Save A fast and flavorful stir-fry featuring instant ramen noodles, crisp frozen vegetables, and a savory homemade sauce—perfect for a weeknight meal.
I first made this ramen stir-fry on a busy evening when I needed a satisfying meal in minutes. The fresh sauce and colorful veggies brought everyone back to the kitchen for seconds.
Ingredients
- Noodles: 2 packs instant ramen noodles (discard seasoning packets)
- Vegetables: 2 cups frozen mixed vegetables (e.g., broccoli, carrots, snap peas)
- Vegetables: 2 green onions, sliced
- Sauce: 3 tbsp soy sauce (use tamari for gluten-free)
- Sauce: 1 tbsp sesame oil
- Sauce: 1 tbsp oyster sauce (or vegetarian oyster sauce)
- Sauce: 1 tsp rice vinegar
- Sauce: 1 tsp honey or maple syrup
- Sauce: 1 clove garlic, minced
- Sauce: 1 tsp fresh ginger, grated
- Sauce: 1/2 tsp chili flakes (optional)
- Garnish: 1 tbsp toasted sesame seeds
- Garnish: Additional sliced green onions
Instructions
- Cook Noodles:
- Cook the ramen noodles in boiling water for 2–3 minutes until just tender. Drain and set aside.
- Prepare Aromatics:
- Heat sesame oil in a large skillet or wok over medium-high heat. Add garlic and ginger. Sauté for 30 seconds until fragrant.
- Add Vegetables:
- Add frozen vegetables to the pan. Stir-fry for 4–5 minutes until heated through and slightly crisp.
- Make Sauce:
- In a small bowl, whisk together soy sauce, oyster sauce, rice vinegar, and honey.
- Toss Everything:
- Add the drained noodles to the pan with the vegetables. Pour the sauce over everything and toss to combine. Stir-fry for 2 more minutes until evenly coated and heated through.
- Finish & Serve:
- Remove from heat. Garnish with sesame seeds and extra green onions. Serve immediately.

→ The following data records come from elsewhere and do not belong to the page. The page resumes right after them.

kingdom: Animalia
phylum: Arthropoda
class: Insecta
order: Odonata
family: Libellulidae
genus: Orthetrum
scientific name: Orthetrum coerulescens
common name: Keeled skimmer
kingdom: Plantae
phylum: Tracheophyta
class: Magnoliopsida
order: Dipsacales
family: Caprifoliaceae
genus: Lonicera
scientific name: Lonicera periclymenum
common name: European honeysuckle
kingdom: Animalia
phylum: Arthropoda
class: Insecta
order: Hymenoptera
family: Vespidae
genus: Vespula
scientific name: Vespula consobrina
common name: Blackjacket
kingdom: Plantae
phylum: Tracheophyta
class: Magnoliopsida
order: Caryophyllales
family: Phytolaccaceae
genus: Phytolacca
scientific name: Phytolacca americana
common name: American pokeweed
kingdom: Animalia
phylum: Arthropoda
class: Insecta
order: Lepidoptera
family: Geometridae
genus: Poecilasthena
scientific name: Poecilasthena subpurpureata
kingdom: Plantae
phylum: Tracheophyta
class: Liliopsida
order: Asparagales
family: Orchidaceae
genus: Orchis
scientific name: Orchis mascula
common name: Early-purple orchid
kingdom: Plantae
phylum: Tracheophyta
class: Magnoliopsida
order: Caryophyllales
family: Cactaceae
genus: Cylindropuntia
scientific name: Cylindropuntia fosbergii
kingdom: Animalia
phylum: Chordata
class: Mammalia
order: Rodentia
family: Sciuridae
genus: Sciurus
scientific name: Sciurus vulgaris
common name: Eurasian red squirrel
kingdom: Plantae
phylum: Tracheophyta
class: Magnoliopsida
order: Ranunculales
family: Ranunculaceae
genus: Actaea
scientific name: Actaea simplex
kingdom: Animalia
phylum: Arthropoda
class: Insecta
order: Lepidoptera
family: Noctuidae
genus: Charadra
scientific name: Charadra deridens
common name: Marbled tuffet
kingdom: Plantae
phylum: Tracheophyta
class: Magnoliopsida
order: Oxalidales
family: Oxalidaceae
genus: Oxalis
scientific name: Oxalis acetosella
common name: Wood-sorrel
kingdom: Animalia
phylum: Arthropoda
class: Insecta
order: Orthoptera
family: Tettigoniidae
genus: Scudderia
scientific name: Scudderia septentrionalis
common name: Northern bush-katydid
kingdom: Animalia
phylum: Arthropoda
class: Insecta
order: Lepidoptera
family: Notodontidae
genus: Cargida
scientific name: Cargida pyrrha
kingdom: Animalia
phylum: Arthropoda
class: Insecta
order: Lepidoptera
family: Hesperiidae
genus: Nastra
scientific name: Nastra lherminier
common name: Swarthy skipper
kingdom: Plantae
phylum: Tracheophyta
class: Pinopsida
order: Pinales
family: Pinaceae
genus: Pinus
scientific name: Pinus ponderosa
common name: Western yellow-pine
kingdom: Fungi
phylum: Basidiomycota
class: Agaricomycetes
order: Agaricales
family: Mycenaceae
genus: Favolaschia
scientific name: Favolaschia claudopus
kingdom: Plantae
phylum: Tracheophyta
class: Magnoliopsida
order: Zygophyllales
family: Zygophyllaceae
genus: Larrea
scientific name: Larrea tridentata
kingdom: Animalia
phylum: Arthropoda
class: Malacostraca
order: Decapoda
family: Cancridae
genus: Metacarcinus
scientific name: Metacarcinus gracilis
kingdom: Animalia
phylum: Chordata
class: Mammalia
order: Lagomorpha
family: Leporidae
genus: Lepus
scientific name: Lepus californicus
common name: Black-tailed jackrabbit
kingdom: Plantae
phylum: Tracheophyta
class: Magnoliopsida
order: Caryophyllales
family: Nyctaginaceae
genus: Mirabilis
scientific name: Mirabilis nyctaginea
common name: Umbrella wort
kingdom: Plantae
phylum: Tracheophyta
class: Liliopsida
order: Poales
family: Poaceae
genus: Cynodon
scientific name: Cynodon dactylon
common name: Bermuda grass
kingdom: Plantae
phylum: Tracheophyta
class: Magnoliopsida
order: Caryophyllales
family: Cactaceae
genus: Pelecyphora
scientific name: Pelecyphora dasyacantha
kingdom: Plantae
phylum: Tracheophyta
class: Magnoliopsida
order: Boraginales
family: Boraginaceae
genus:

Save This recipe quickly became a staple for our family movie nights. The kids love tossing their own toppings and picking fun vegetables.
Required Tools
Large skillet or wok, saucepan, strainer, mixing bowl, tongs or spatula
Allergen Information
Contains soy, gluten, sesame, and possibly shellfish. For gluten-free, use gluten-free ramen and tamari. For vegan, use plant-based oyster sauce. Always check packaged ingredients for allergens.
Nutritional Information
Calories per serving: 410. Total Fat: 10 g. Carbohydrates: 68 g. Protein: 11 g.
Save Serve hot for best texture and flavor. Double the sauce if you love extra savory noodles!
Recipe Guide
- → Can I substitute the instant ramen noodles?
Yes, rice noodles or soba provide great alternatives while maintaining texture and flavor.
- → How can I make the sauce vegan-friendly?
Swap oyster sauce for a plant-based version and replace honey with maple syrup for a vegan-friendly sauce.
- → What vegetables work best in this stir-fry?
Frozen mixed vegetables like broccoli, carrots, and snap peas add color and crispness to the dish.
- → How do I add protein to this meal?
Incorporate cubed tofu, cooked chicken, or shrimp during the stir-fry step to boost protein content.
- → What should I use to cook this stir-fry?
A large skillet or wok works best to evenly cook the ingredients and develop the flavors.
- → Is this suitable for gluten-free diets?
Use gluten-free ramen noodles and tamari sauce instead of regular soy sauce to make the dish gluten-free.